Integrating HIV services into the SHI scheme required making coordinated changes to policies, financing, and operations of the health system. The Agency worked with government counterparts—the Ministry of Health, the Vietnam Authority for AIDS Control, the Office of Government, and the Ministry of Finance—to, for example, modify policies to cover people living with HIV in SHI and promote sustainable premium subsidies at national and provincial levels. It integrated formerly stand-alone HIV clinics into the public health system, and these clinics became part of the SHI scheme’s network. Other efforts:

  • Adapted procurement, payment, and dispensing practices for antiretroviral drugs—creating mechanisms to pay for them in advance and enable multi-month dispensing
  • Expanded enrollment of people living with HIV in SHI, and
  • Improved the SHI scheme’s capacity to monitor its performance. 

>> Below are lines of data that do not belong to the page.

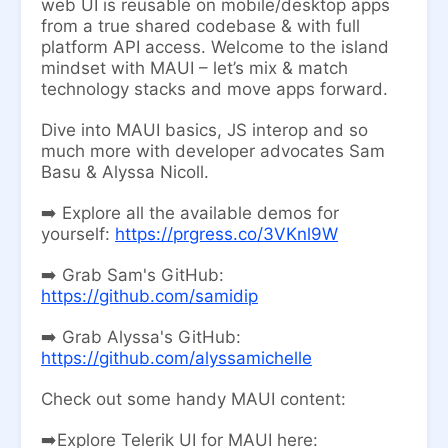
web UI is reusable on mobile/desktop apps
from a true shared codebase & with full
platform API access. Welcome to the island
mindset with MAUI – let’s mix & match
technology stacks and move apps forward.
Dive into MAUI basics, JS interop and so
much more with developer advocates Sam
Basu & Alyssa Nicoll.
➡️ Explore all the available demos for
yourself:
https://prgress.co/3VKnl9W
➡️ Grab Sam's GitHub:
https://github.com/samidip
➡️ Grab Alyssa's GitHub:
https://github.com/alyssamichelle
Check out some handy MAUI content:
➡️Explore Telerik UI for MAUI here:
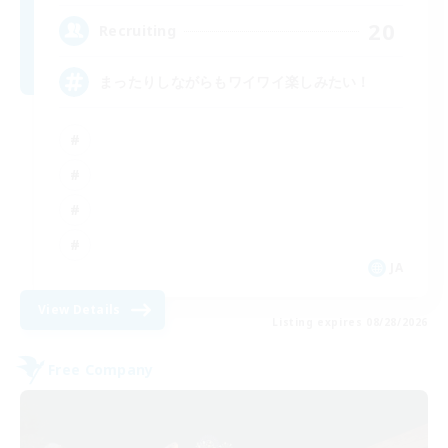
20
Recruiting
まったりしながらもワイワイ楽しみたい！
JA
View Details
Listing expires 08/28/2026
Free Company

A SFA brief reported notable progress in recent years toward achieving sustainable financing for Vietnam’s HIV response. As of 2019, over 90 percent of people living with HIV in Vietnam were enrolled and using services as SHI members. With funding from the central and provincial government budgets and private contributions to the SHI scheme, Vietnam increased domestic financing for HIV from 36 percent in 2016 to an estimated 53% in 2020. Additionally, local governments committed $2.4 million to help fund SHI premiums and antiretroviral drug copayments for patients in need.

Building on these accomplishments, the National Tuberculosis Program, with support from the LHSS project is now working to integrate standalone financing for tuberculosis services into the SHI scheme by 2025. Vietnam reached an important milestone in this effort in December 2021 when the insurance scheme completed its first-ever purchase of first-line tuberculosis medicines.